И наконец, на той же Узоле, всего в тридцати-сорока верстах выше Городца, располагались деревни Сёмино, Желтухино, Глибино, Бездели и Хрящи, где изготавливали единственную на весь белый свет деревянную золоченую расписную хохломскую посуду. Название хохломской она получила от тамошнего большого торгового села Хохломы, в котором долгое время велась основная оптовая продажа этих и разных других изделий из дерева – по-местному, щепного товара.
4
Соседство в одном месте разных промыслов встречается довольно часто. Но чтобы разом собралось столько именно художественных промыслов – такого не было нигде. И ведь не бог весть какая великая округа-то: Городец ведь не Москва, не Ярославль, даже не Кинешма.
Почему же это?

_Набор записей:_
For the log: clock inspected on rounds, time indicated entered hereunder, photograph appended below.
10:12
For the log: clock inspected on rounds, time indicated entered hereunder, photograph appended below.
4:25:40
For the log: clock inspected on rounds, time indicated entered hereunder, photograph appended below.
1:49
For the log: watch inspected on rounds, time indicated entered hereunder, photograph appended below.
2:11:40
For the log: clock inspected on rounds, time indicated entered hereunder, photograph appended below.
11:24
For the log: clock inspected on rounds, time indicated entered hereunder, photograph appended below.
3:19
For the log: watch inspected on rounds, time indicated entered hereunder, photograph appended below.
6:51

* * *

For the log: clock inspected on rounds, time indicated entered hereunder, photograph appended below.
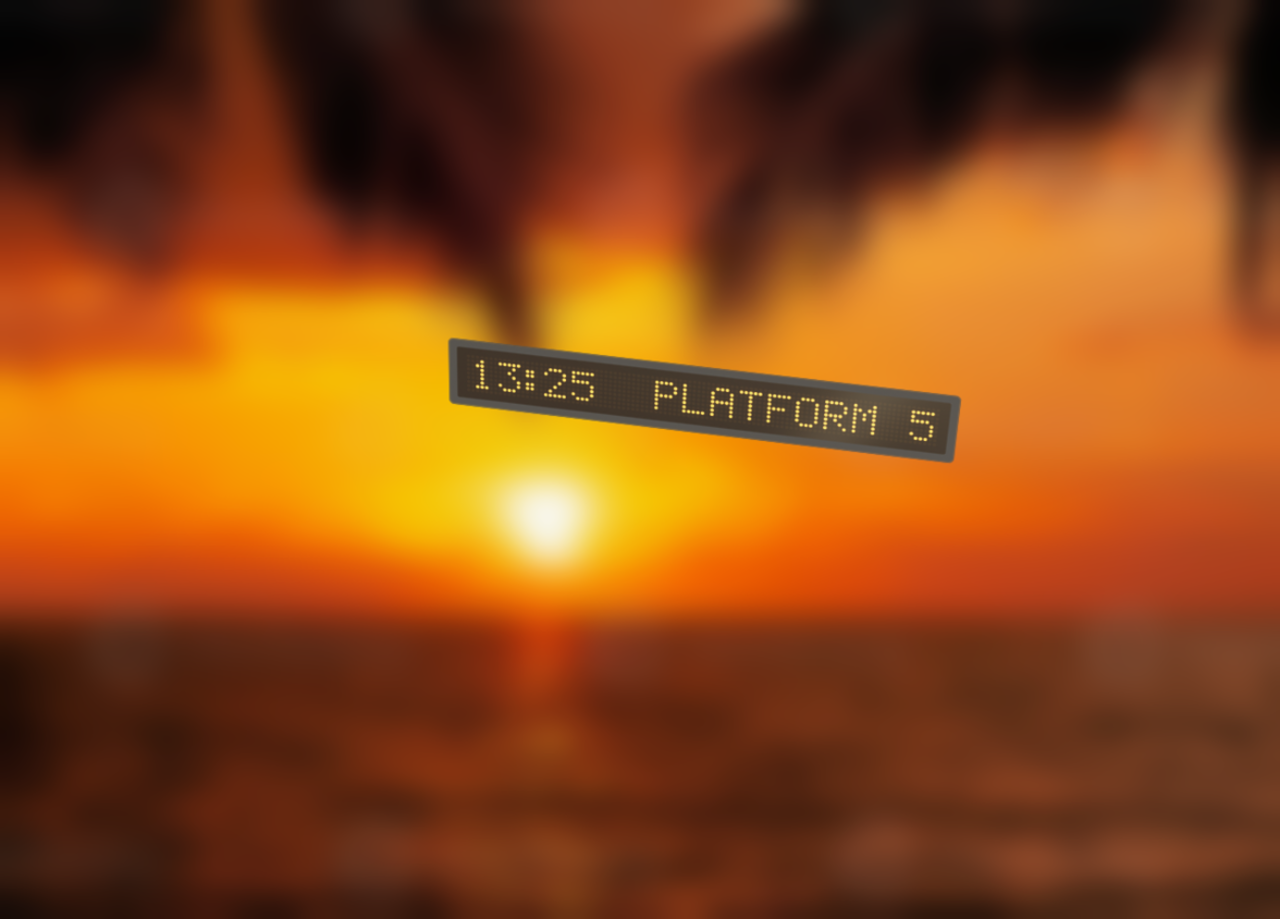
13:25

_Задания к упражнению:_
1 - Определите, соответствуют ли фрагменту текста следующие утверждения: (a) деревни, где делали хохломскую посуду, находились на Узоле выше Городца; (b) хохломскую посуду изготавливали в самом селе Хохломе; (c) соседство разных промыслов в одном месте встречается редко. Для каждого ответьте «да» или «нет» и приведите решающие слова фрагмента текста в точной цитате.
2 - Объясните по фрагменту текста, почему посуда, которую делали в деревнях на Узоле, получила название хохломской.
3 - Перепишите дословно отрывок фрагмента текста от «И наконец, на» до «даже не Кинешма.».

_Ответы:_
1 -
(a) Да: «на той же Узоле, всего в тридцати-сорока верстах выше Городца».
(b) Нет: «от тамошнего большого торгового села Хохломы, в котором долгое время велась основная оптовая продажа этих и разных других изделий из дерева».
(c) Нет: «Соседство в одном месте разных промыслов встречается довольно часто».

2 - Посуда получила название от большого торгового села Хохломы. Именно там долгое время шла основная оптовая продажа этой посуды и других изделий из дерева, которые местные жители называли щепным товаром.

3 -
И наконец, на той же Узоле, всего в тридцати-сорока верстах выше Городца, располагались деревни Сёмино, Желтухино, Глибино, Бездели и Хрящи, где изготавливали единственную на весь белый свет деревянную золоченую расписную хохломскую посуду. Название хохломской она получила от тамошнего большого торгового села Хохломы, в котором долгое время велась основная оптовая продажа этих и разных других изделий из дерева – по-местному, щепного товара.
4
Соседство в одном месте разных промыслов встречается довольно часто. Но чтобы разом собралось столько именно художественных промыслов – такого не было нигде. И ведь не бог весть какая великая округа-то: Городец ведь не Москва, не Ярославль, даже не Кинешма.